4 thoughts on “Blog Project 2

  1. I love that “Charm of Birds” book. I have an old second-hand copy (1947, 14th ed, 5th printing – must have been hugely popular in its day!)illustrated with Robert Gibbings woodcuts.

    Re Hillaby who you mentioned earlier, “Walking Through Britain” was the very first book to turn me on to the idea of long trips and wildcamping and the connectedness of Britain. The way he mixes history, natural history, conversations in pubs, his own opinionated thoughts etc was quite irresisitible. My copy has long been lost, though I seem to remember I received it as a school prize in my mid-teens – swot that I was!

  2. beatingthebounds says:

    My copy of “The Charm of Birds” also has the Robert Giddings woodcuts. Its a new (2001) edition, apparently the first in a Charm Of Birds Library – although a quick search on Google hasn’t revealed any further volumes.

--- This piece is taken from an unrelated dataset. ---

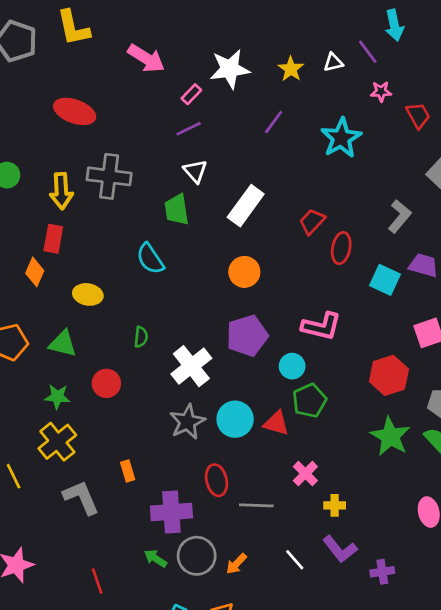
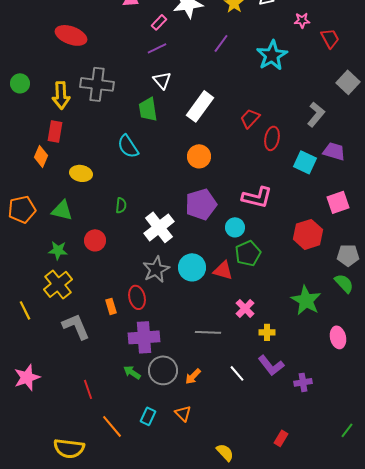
green star: (390, 436) -> (306, 300), moved
red ellipse: (217, 480) -> (137, 297), moved

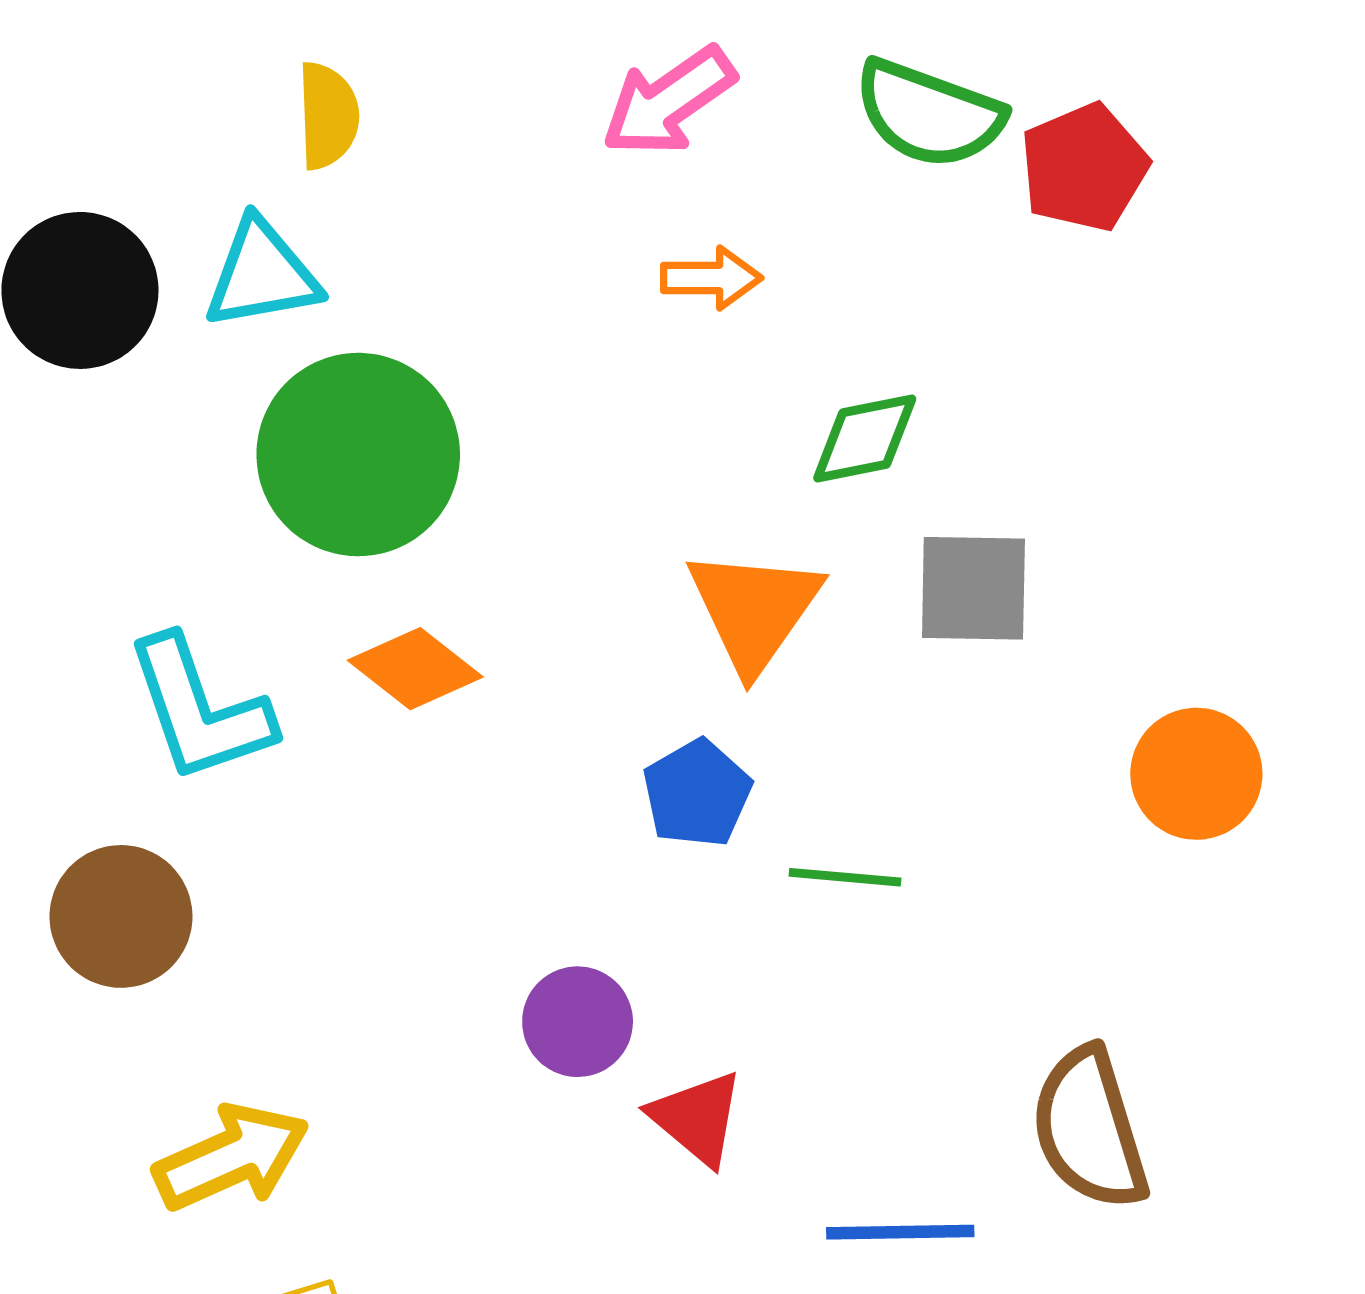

    I really enjoyed Journey Through Britain, which I picked up second-hand many years ago. He seems to be so knowledgeable on so many subjects. Hamish Brown in his equally good ‘Groats End Walk’ moans that Hillaby spends most of his book on Devon and Cornwall and finishes of Scotland in relatively few pages, which is actually a fair point, but it’s still a great book.